*** Opening Supplied information ***
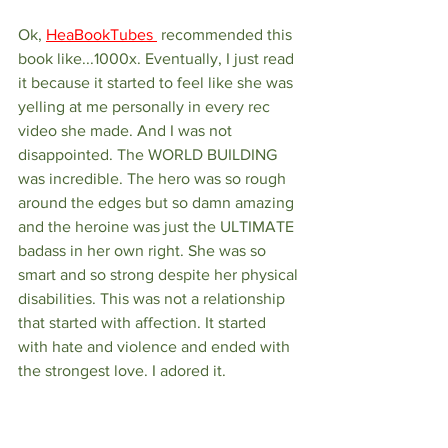
Ok, 
HeaBookTubes 
 recommended this 
book like...1000x. Eventually, I just read 
it because it started to feel like she was 
yelling at me personally in every rec 
video she made. And I was not 
disappointed. The WORLD BUILDING 
was incredible. The hero was so rough 
around the edges but so damn amazing 
and the heroine was just the ULTIMATE 
badass in her own right. She was so 
smart and so strong despite her physical 
disabilities. This was not a relationship 
that started with affection. It started 
with hate and violence and ended with 
the strongest love. I adored it.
*** Closing Supplied information ***
Exercise brief: Can you write these lines out again with "heroine" changed to "female lead" and everything else left as it is? Leave the pictures out.

Task response:
Ok, 
HeaBookTubes 
 recommended this 
book like...1000x. Eventually, I just read 
it because it started to feel like she was 
yelling at me personally in every rec 
video she made. And I was not 
disappointed. The WORLD BUILDING 
was incredible. The hero was so rough 
around the edges but so damn amazing 
and the female lead was just the ULTIMATE 
badass in her own right. She was so 
smart and so strong despite her physical 
disabilities. This was not a relationship 
that started with affection. It started 
with hate and violence and ended with 
the strongest love. I adored it.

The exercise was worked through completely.